# Computing the flux of the vector field F

• Apr 13th 2013, 10:32 AM
SA2392
Computing the flux of the vector field F
Compute the flux of the vector field F = 5yi + 2j - 5xzk through the surface S, which is the surface y = x² + z², with x² + z² ≤ 9, oriented in the positive y-direction.

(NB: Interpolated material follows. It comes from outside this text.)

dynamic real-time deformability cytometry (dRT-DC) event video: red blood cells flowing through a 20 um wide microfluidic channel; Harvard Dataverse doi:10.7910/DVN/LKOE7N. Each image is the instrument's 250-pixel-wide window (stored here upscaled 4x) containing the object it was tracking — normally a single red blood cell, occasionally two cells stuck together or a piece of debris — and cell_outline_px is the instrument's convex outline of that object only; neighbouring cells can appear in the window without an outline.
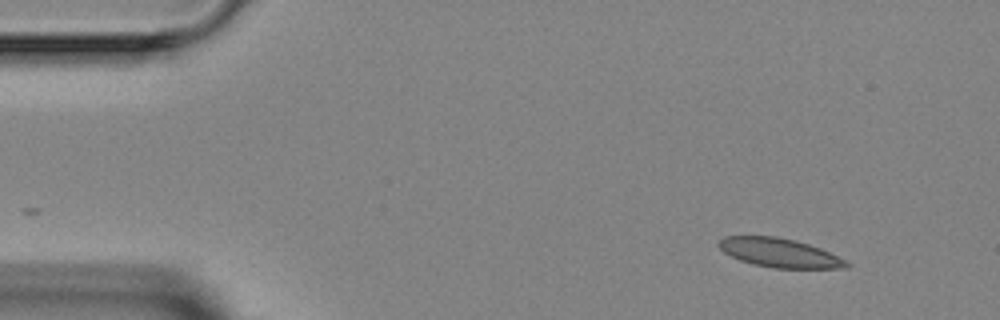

I understand that F = <5y, 2, -5xz>, but how do I find dA? and would the bounds for x and z be [0, 3]?

• Apr 13th 2013, 11:39 AM
HallsofIvy
Re: Computing the flux of the vector field F
I would change to polar coordinates in the xz-plane. That is, $x= r cos(\theta)$, $z= r sin(\theta)$, $y= x^2+ z^2= r^2$ with $r\le 3$
Now the "position vector" for any point on that paraboid would be $\vec{p}= x\vec{i}+ y\vec{j}+ z\vec{k}= r cos(\theta)\vec{i}+ r^2\vec{y}+ r sin(\theta)\vec{k}$. The derivatives are $\vec{p}_r= cos(\theta)\vec{i}+ 2r\vec{j}+ sin(\theta)\vec{k}$ and $\vec{p}_\theta= -r sin(\theta)\vec{i}+ r cos(\theta)\vec{k}$.

The cross product of those vectors is
$\left|\begin{array}{ccc}\vec{i} & \vec{j} & \vec{k} \\ cos(\theta) & 2r & sin(\theta) \\ -r sin(\theta) & 0 & r cos(\theta)\end{array}\right|= 2r^2cos(\theta)\vec{i}- r\vec{j}+ 2r^2sin(\theta)\vec{k}$
so the "vector differential of surface area" is
$d\vec{S}= (2r^2cos(\theta)\vec{i}- r\vec{j}+ 2r^2sin(\theta))drd\theta$

But since we want "oriented in the positive y direction" we need to multiply throught by -1 to make the y-component positive:
$d\vec{S}= (-2r^2cos(\theta)\vec{i}+ r\vec{j}- 2r^2sin(\theta))drd\theta$
(That is the same as swapping the two derivative vectors in the cross product.)

Since $r\le 3$, and there is circular symmetry on the xz-plane, the limits of integration are r= 0 to 3 and $\theta= 0$ to $2\pi$.